« Comment ces voix improvisent-elles leurs dialogues chantés ? Comment les mots, les mélodies, les rythmes deviennent un jeu d’échanges qui se ré-invente constamment ?

Que se disent-elles, ces voix qui inventent les mots qui les suivent ? Rien de plus que ce qu’elles se diraient avec des mots préparés, mais, en chantant ces chansons que personne n’a composé, elles deviennent un moment toutes les autres voix qui les ont chantées avant elles et qui les chanteront après.

Voix nasales, gutturales, rauques, enracinées, festives, qui cherchent à vibrer ensemble, à faire vibrer les intervalles, à exprimer le théâtre des mots inventés. Les Frères Lopes s’inscrivent dans la continuité d’une tradition musicale pure. La grande technicité de ces deux musiciens, multi-instrumentistes, passés par des solides études de musique classique, leur apporte un regard lucide et pertinent sur la musique de leurs pays. Elle reste au service d’une expression ancienne qui évolue tranquillement au contact de la vie sans perdre son âme.
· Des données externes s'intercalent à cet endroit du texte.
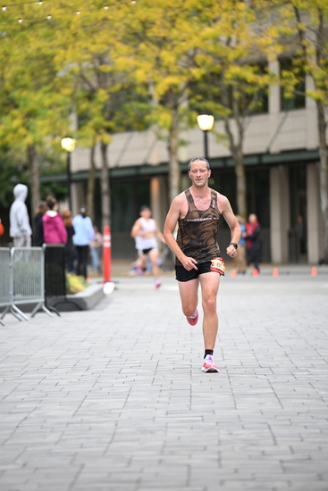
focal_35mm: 200
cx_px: 164
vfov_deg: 10.3
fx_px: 2731
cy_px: 246
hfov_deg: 6.9
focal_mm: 200
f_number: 2.8
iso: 1600
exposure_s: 1/800
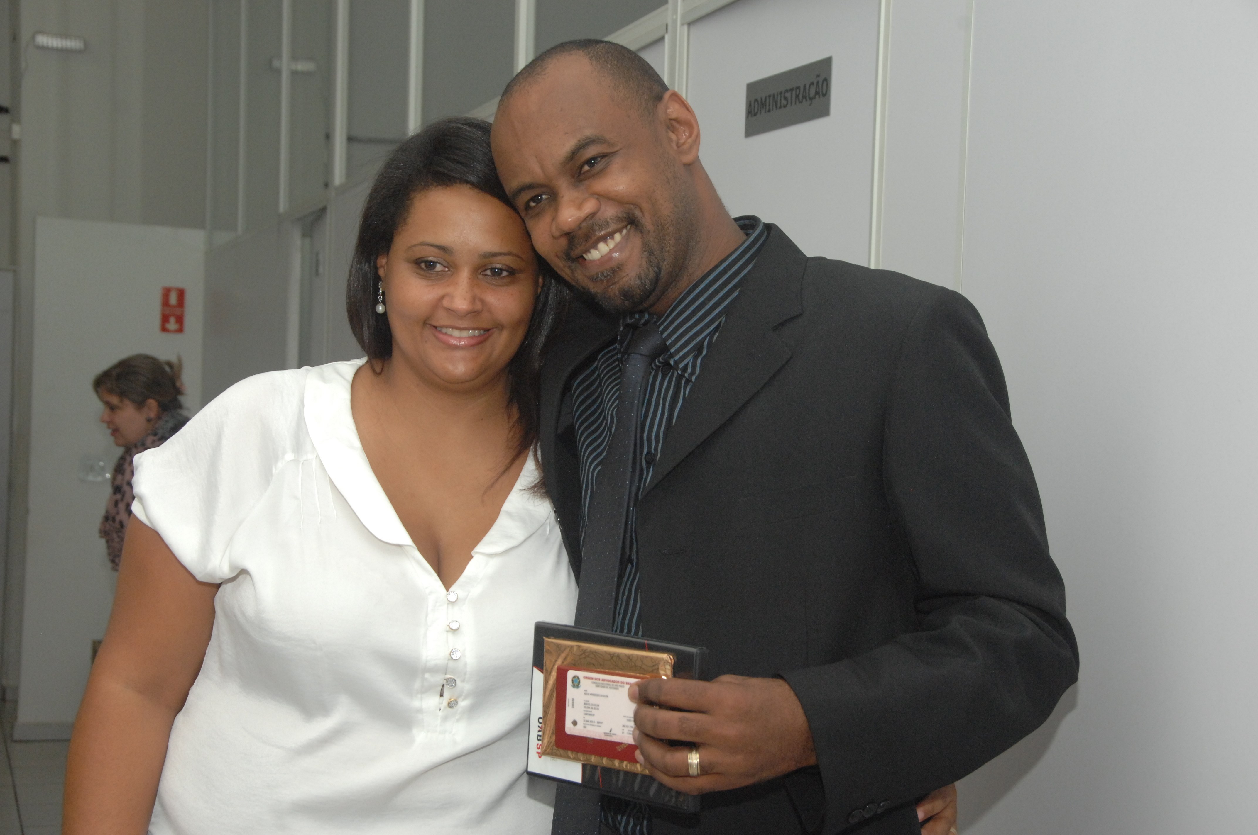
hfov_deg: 30.5
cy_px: 418
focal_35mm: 66
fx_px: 2304
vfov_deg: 20.6
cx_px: 629
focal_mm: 44
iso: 800
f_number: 9
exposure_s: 1/125
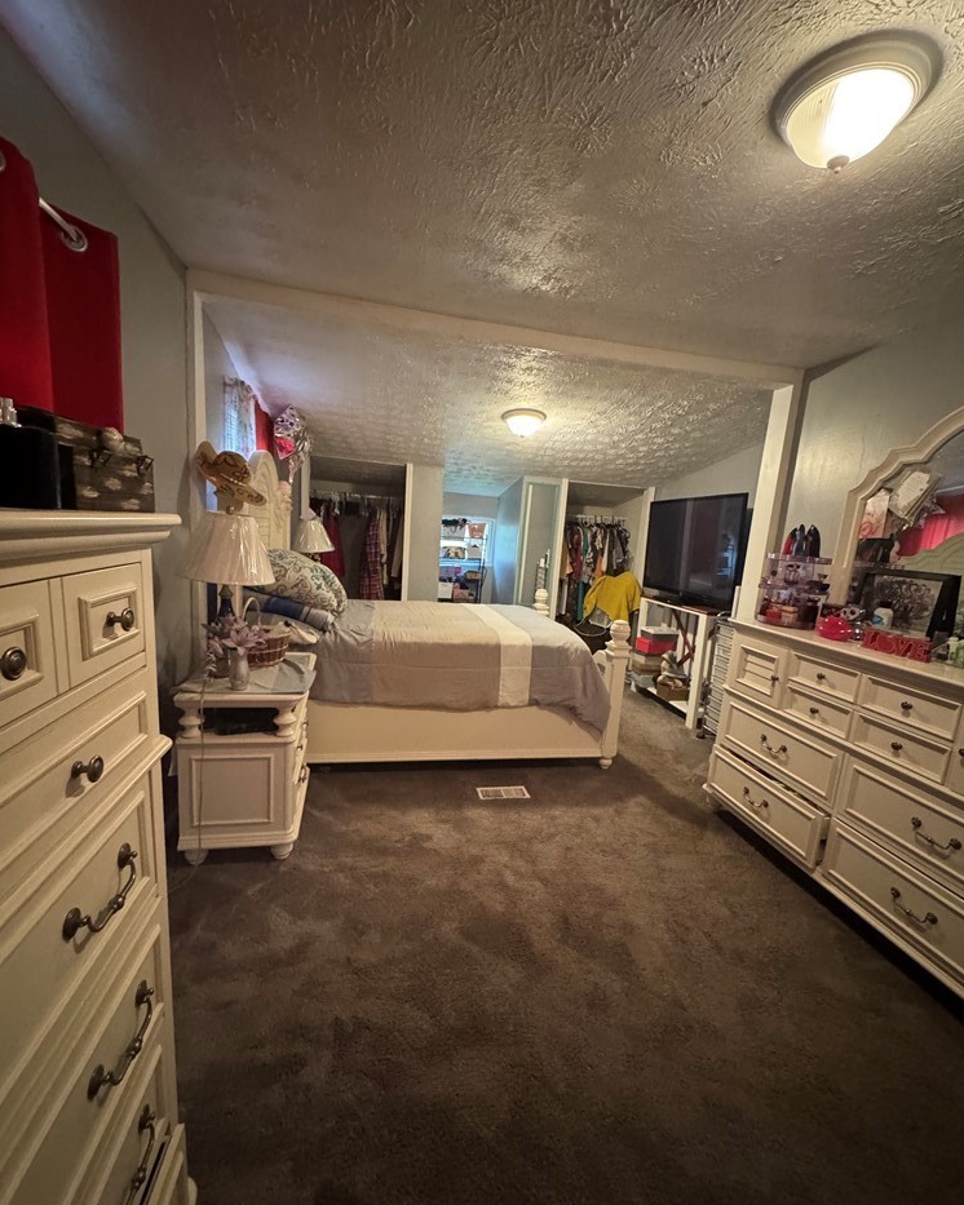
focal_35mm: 15
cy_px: 623
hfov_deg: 84.0
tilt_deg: -9.5
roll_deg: -3.4
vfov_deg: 96.8
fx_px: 535
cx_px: 485
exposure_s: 1/40
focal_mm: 2.22
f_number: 2.2
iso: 1000
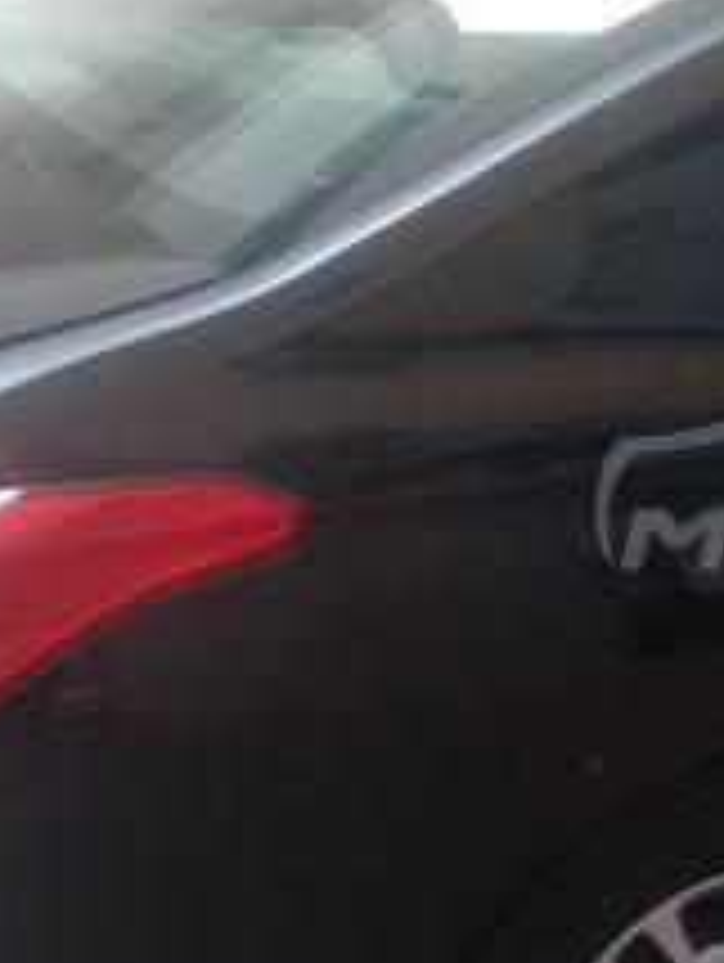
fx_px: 2115
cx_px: 989
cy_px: 479
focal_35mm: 76
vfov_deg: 25.6
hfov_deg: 17.9
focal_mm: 3.38
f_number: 2.8
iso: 100
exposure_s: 1/333
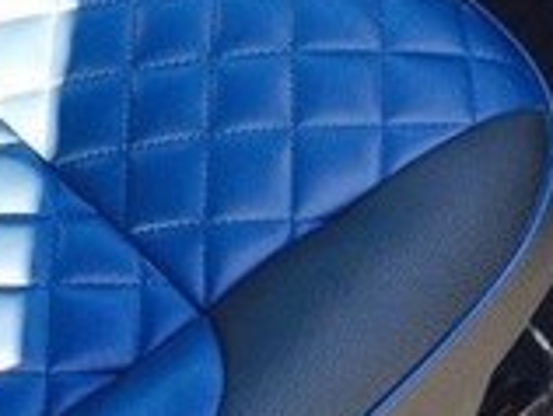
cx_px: -18
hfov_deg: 15.9
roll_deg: -1.8
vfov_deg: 11.1
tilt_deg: -36.3
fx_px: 1936
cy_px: -439
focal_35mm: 121
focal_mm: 4.15
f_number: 2.2
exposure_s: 1/50
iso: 32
Chanter pour les Portugais fait partie de la vie. Chanter pour les autres, avec les autres, parmi les autres. Le chant portugais n’a pas de direction, le son tourne en permanence et enveloppe chaque convive. Il s’invente et s’adapte à chaque situation. La particularité de ce chant tient a sa nature particulière  à  mi-chemin entre invention instantanée et préparation minutieuse, à la fois savant et populaire. Malgré la virtuosité et la technicité qu’il exige, il trouve ses modes de transmission dans les contacts directs, dans la vie de tous les jours, et idéalement, dans la fête. Cette transmission est toujours affaire de tous : on s’aide, on communique, on applique à la musique les mêmes règles qu’à la vie ».